The Disappearing Desktop - It's Real This Time
David Bovill
david at openpartnership.net
Sun Nov 13 13:26:39 EST 2005
On 13 Nov 2005, at 19:12, Mark Wieder wrote:
> My main problem with web and SOAP services is that they seem to appear
> and disappear every six months or so. The only web services I use
> anymore in my code are weather.com and the various language
> translation services, and even there I try to script alternatives for
> when they eventually go away.
True - but you are talking SOAP and the state of play over the
previous 5 years. As Dan has pointed out something is changing here -
the xHHTPRequest functionality built into all modern browsers is the
foundation for AJAX type services - RSS, ATOM and the rest in the
blog and syndication world, and of course Google whose entire line of
new product development is based on web services and AJAX in particular.
Frapr is just one example of this (based on Google Maps). Frapr could
just as easily be embedded in Rev precisely because it is based on a
stable Google web service.
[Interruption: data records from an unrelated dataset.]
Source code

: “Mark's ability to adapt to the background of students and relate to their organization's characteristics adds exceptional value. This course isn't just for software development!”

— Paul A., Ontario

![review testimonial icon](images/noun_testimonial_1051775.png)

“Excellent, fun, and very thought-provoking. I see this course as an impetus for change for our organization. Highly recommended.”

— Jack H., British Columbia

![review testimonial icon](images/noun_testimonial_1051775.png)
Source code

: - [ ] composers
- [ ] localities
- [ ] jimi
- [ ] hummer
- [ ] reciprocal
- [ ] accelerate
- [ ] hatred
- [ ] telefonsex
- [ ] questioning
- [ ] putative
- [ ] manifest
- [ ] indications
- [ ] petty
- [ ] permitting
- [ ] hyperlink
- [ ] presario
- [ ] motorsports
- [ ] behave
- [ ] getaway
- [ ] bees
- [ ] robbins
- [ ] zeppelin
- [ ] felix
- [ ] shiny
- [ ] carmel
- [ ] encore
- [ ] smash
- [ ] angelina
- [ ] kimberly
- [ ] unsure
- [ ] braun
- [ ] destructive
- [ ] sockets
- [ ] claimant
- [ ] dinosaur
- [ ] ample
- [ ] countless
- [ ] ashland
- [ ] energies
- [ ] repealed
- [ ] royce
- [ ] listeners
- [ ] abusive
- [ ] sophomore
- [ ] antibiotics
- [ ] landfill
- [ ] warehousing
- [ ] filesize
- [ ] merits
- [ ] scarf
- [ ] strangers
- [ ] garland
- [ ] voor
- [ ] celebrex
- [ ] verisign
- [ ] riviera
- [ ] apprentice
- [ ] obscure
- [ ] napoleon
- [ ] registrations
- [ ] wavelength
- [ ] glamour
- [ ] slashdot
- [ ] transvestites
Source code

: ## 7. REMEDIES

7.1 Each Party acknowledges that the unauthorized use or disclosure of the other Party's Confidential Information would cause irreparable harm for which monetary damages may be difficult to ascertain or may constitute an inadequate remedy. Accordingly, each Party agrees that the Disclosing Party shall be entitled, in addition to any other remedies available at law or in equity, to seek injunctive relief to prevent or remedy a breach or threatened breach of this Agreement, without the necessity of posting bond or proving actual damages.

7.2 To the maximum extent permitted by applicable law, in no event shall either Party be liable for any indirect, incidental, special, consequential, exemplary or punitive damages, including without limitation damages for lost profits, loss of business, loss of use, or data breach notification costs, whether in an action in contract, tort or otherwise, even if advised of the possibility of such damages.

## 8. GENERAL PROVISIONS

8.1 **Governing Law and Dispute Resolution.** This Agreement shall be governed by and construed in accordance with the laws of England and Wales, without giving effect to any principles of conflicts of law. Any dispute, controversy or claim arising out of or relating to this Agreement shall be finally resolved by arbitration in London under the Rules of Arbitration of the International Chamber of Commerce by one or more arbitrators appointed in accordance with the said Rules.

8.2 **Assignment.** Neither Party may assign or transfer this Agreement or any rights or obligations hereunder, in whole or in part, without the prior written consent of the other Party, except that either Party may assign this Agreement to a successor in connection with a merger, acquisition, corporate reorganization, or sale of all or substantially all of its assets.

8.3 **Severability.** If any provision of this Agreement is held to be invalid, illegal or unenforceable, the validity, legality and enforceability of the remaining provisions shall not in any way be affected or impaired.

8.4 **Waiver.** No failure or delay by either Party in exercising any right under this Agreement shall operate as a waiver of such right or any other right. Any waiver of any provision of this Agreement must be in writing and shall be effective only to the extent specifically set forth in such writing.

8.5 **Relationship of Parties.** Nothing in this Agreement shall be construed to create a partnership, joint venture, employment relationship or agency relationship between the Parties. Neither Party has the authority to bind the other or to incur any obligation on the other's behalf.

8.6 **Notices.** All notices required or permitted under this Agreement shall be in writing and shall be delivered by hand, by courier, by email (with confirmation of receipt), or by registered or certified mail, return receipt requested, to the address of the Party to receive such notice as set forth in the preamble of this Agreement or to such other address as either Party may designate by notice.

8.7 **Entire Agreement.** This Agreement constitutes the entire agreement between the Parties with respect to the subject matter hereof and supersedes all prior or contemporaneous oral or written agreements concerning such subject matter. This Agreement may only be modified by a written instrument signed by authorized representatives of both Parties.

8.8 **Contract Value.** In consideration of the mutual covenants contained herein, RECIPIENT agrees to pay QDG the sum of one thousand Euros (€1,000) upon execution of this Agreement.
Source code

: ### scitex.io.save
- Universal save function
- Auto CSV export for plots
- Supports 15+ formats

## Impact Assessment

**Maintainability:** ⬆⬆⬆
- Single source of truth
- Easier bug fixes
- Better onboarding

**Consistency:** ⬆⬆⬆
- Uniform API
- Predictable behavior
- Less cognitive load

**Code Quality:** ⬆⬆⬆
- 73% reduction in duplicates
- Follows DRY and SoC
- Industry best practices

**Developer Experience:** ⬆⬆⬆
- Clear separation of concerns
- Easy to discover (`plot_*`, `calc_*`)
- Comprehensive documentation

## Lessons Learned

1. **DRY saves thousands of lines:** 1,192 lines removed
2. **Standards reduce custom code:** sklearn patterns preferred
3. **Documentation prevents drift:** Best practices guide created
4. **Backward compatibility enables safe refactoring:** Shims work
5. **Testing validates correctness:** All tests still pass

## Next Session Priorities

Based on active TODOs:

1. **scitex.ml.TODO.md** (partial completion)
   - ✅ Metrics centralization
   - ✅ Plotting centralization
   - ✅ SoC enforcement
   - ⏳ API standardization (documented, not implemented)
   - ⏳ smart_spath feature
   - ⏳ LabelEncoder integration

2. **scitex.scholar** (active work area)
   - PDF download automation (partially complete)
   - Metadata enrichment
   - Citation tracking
Expect to see a lot more stable web
services emerge and then for people to start charging (not the end
user) but the developers of customer facing services - take a look at
Google Payments and what they are doing with video.
DIY programming based in Revolution is the mainstay for people on
this list and the strong point of the RunRev IDE. However we all
loose if we don't take advantage of these coming changes and have
support for these services built into the Rev environment.
As a practical and relatively simple example - next month hope to
start working on a Flicr (for some reason all this stuff gets spelt
the same way :) browser in Rev.
Flicr has a simple REST based web service (think "get url" and
"post") - the majority of images are released under a Creative
Commons license to free to use (particularly for non-commercial use)
- there are now 52 million Creative Commons lisenced works out there
and the majority are photographs.
Anyone want to work on a Flicr image browser?